The term $2\sum_{i < j}|x_i - y_{s(i)}||x_j - y_{s(j)}|$ is constant with respect to $s$, so the only way to minimize $S_2$ is by minimizing $S^2$ which is attained by minimizing $S$, given that $S$ is positive.)

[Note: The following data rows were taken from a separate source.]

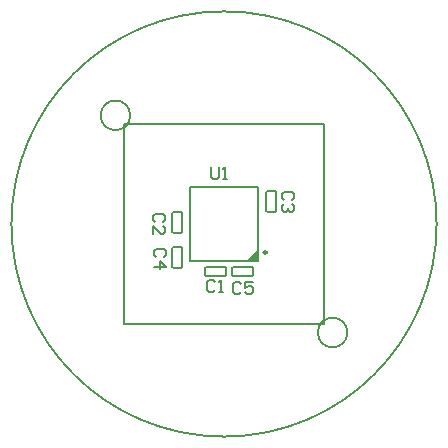
<source format=gto>
%FSLAX25Y25*%
%MOIN*%
G70*
G01*
G75*
%ADD10R,0.02362X0.02362*%
%ADD11R,0.02362X0.02362*%
%ADD12C,0.01142*%
%ADD13C,0.00500*%
%ADD14C,0.00600*%
%ADD15C,0.01200*%
%ADD16C,0.00800*%
%ADD17C,0.00250*%
%ADD18C,0.02756*%
%ADD19O,0.11024X0.07087*%
%ADD20C,0.02000*%
%ADD21C,0.01600*%
%ADD22R,0.01181X0.05906*%
%ADD23R,0.08661X0.12992*%
%ADD24C,0.00984*%
%ADD25C,0.00787*%
G36*
X11220Y-12402D02*
X7923D01*
X11220Y-9104D01*
Y-12402D01*
D02*
G37*
D13*
X33465Y-33465D02*
Y33465D01*
X-33465Y-33465D02*
X33465D01*
X-33465D02*
Y33465D01*
X33465D01*
X9318Y-17375D02*
X9712Y-16981D01*
X9712D01*
X9318Y-14225D02*
X9712Y-14619D01*
X9712D01*
X2625Y-16981D02*
X3019Y-17375D01*
X2625Y-16981D02*
X2625D01*
X2625Y-14619D02*
X3019Y-14225D01*
X2625Y-14619D02*
Y-14619D01*
X3019Y-14225D02*
X9318D01*
X9712Y-16981D02*
Y-14619D01*
X3019Y-17375D02*
X9318D01*
X2625Y-16981D02*
Y-14619D01*
X9318Y-17375D02*
Y-17375D01*
X16881Y11112D02*
X17275Y10718D01*
X16881Y11112D02*
Y11112D01*
X14125Y10718D02*
X14519Y11112D01*
Y11112D01*
X16881Y4025D02*
X17275Y4419D01*
X16881Y4025D02*
Y4025D01*
X14125Y4419D02*
X14519Y4025D01*
X14519D01*
X14125Y4419D02*
Y10718D01*
X14519Y11112D02*
X16881D01*
X17275Y4419D02*
Y10718D01*
X14519Y4025D02*
X16881D01*
X17275Y10718D02*
X17275D01*
X-14419Y-7688D02*
X-14025Y-8082D01*
X-14419Y-7688D02*
Y-7688D01*
X-17175Y-8082D02*
X-16781Y-7688D01*
Y-7688D01*
X-14419Y-14775D02*
X-14025Y-14381D01*
X-14419Y-14775D02*
Y-14775D01*
X-17175Y-14381D02*
X-16781Y-14775D01*
X-16781D01*
X-17175Y-14381D02*
Y-8082D01*
X-16781Y-7688D02*
X-14419D01*
X-14025Y-14381D02*
Y-8082D01*
X-16781Y-14775D02*
X-14419D01*
X-14025Y-8082D02*
X-14025D01*
X-17175Y-2618D02*
X-17175D01*
X-16781Y4075D02*
X-14419D01*
X-17175Y-2618D02*
Y3681D01*
X-16781Y-3012D02*
X-14419D01*
X-14025Y-2618D02*
Y3681D01*
X-14419Y4075D02*
X-14419D01*
X-14025Y3681D01*
X-16781Y4075D02*
Y4075D01*
X-17175Y3681D02*
X-16781Y4075D01*
X-14419Y-3012D02*
Y-3012D01*
X-14025Y-2618D01*
X-16781Y-3012D02*
Y-3012D01*
X-17175Y-2618D02*
X-16781Y-3012D01*
X-6018Y-14325D02*
Y-14325D01*
X675Y-17081D02*
Y-14719D01*
X-6018Y-14325D02*
X281D01*
X-6412Y-17081D02*
Y-14719D01*
X-6018Y-17475D02*
X281D01*
X675Y-17081D02*
Y-17081D01*
X281Y-17475D02*
X675Y-17081D01*
X675Y-14719D02*
X675D01*
X281Y-14325D02*
X675Y-14719D01*
X-6412Y-17081D02*
X-6412D01*
X-6018Y-17475D01*
X-6412Y-14719D02*
X-6412D01*
X-6018Y-14325D01*
X5666Y-19968D02*
X4999Y-19301D01*
X3666D01*
X3000Y-19968D01*
Y-22634D01*
X3666Y-23300D01*
X4999D01*
X5666Y-22634D01*
X9664Y-19301D02*
X6999D01*
Y-21301D01*
X8332Y-20634D01*
X8998D01*
X9664Y-21301D01*
Y-22634D01*
X8998Y-23300D01*
X7665D01*
X6999Y-22634D01*
X22632Y8034D02*
X23299Y8701D01*
Y10034D01*
X22632Y10700D01*
X19966D01*
X19300Y10034D01*
Y8701D01*
X19966Y8034D01*
X22632Y6701D02*
X23299Y6035D01*
Y4702D01*
X22632Y4036D01*
X21966D01*
X21299Y4702D01*
Y5368D01*
Y4702D01*
X20633Y4036D01*
X19966D01*
X19300Y4702D01*
Y6035D01*
X19966Y6701D01*
X-20068Y-11066D02*
X-19401Y-10399D01*
Y-9066D01*
X-20068Y-8400D01*
X-22734D01*
X-23400Y-9066D01*
Y-10399D01*
X-22734Y-11066D01*
X-23400Y-14398D02*
X-19401D01*
X-21401Y-12399D01*
Y-15065D01*
X-2934Y-19368D02*
X-3601Y-18701D01*
X-4934D01*
X-5600Y-19368D01*
Y-22034D01*
X-4934Y-22700D01*
X-3601D01*
X-2934Y-22034D01*
X-1601Y-22700D02*
X-268D01*
X-935D01*
Y-18701D01*
X-1601Y-19368D01*
X-20368Y734D02*
X-19701Y1401D01*
Y2733D01*
X-20368Y3400D01*
X-23033D01*
X-23700Y2733D01*
Y1401D01*
X-23033Y734D01*
X-23700Y-3264D02*
Y-599D01*
X-21034Y-3264D01*
X-20368D01*
X-19701Y-2598D01*
Y-1265D01*
X-20368Y-599D01*
X-4500Y18999D02*
Y15666D01*
X-3834Y15000D01*
X-2501D01*
X-1834Y15666D01*
Y18999D01*
X-501Y15000D02*
X832D01*
X165D01*
Y18999D01*
X-501Y18332D01*
X70866Y0D02*
G03*
X70866Y0I-70866J0D01*
G01*
X-31270Y36191D02*
G03*
X-31270Y36191I-4921J0D01*
G01*
X41111Y-36191D02*
G03*
X41111Y-36191I-4921J0D01*
G01*
D17*
X50235Y50110D02*
G03*
X50235Y50110I-125J0D01*
G01*
X125Y70866D02*
G03*
X125Y70866I-125J0D01*
G01*
X-49985Y50110D02*
G03*
X-49985Y50110I-125J0D01*
G01*
X-70741Y0D02*
G03*
X-70741Y0I-125J0D01*
G01*
X-49985Y-50110D02*
G03*
X-49985Y-50110I-125J0D01*
G01*
X125Y-70866D02*
G03*
X125Y-70866I-125J0D01*
G01*
X50235Y-50110D02*
G03*
X50235Y-50110I-125J0D01*
G01*
X70991Y0D02*
G03*
X70991Y0I-125J0D01*
G01*
D24*
X14272Y-9449D02*
G03*
X14272Y-9449I-492J0D01*
G01*
D25*
X7923Y-12402D02*
X11220Y-9104D01*
Y-12402D02*
Y12402D01*
X-11220Y-12402D02*
Y12402D01*
Y-12402D02*
X11220D01*
X-11220Y12402D02*
X11220D01*
M02*

</source>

Now we can analyze the sum of the squares:

$$\begin{aligned} S_2 &= \sum_{i=1}^N|x_i - y_{s(i)}|^2 \\ &= \sum_{i=1}^N(x_i - y_{s(i)})^2 \\ &= \sum_{i=1}^N(x_i^2 + y_{s(i)}^2 - 2x_iy_{s(i)}) \\ &= \sum_{i=1}^N(x_i^2 + y_{s(i)}^2) - 2\sum_{i=1}^Nx_iy_{s(i)} \end{aligned} $$

the sum $\sum_{i=1}^N(x_i^2 + y_{s(i)}^2)$ is always the same, regardless of the permutation $s$. So, in order to minimize $S_2$, we have to maximize the sum of the products: $S_p = \sum_{i=1}^Nx_iy_{s(i)}$

Because the arrays are sorted we have $x_i \leq x_j, y_i \leq y_j$ for $i < j$. By the Rearrangement Inequality we can maximize $S_p$ by choosing $s(i) = i$.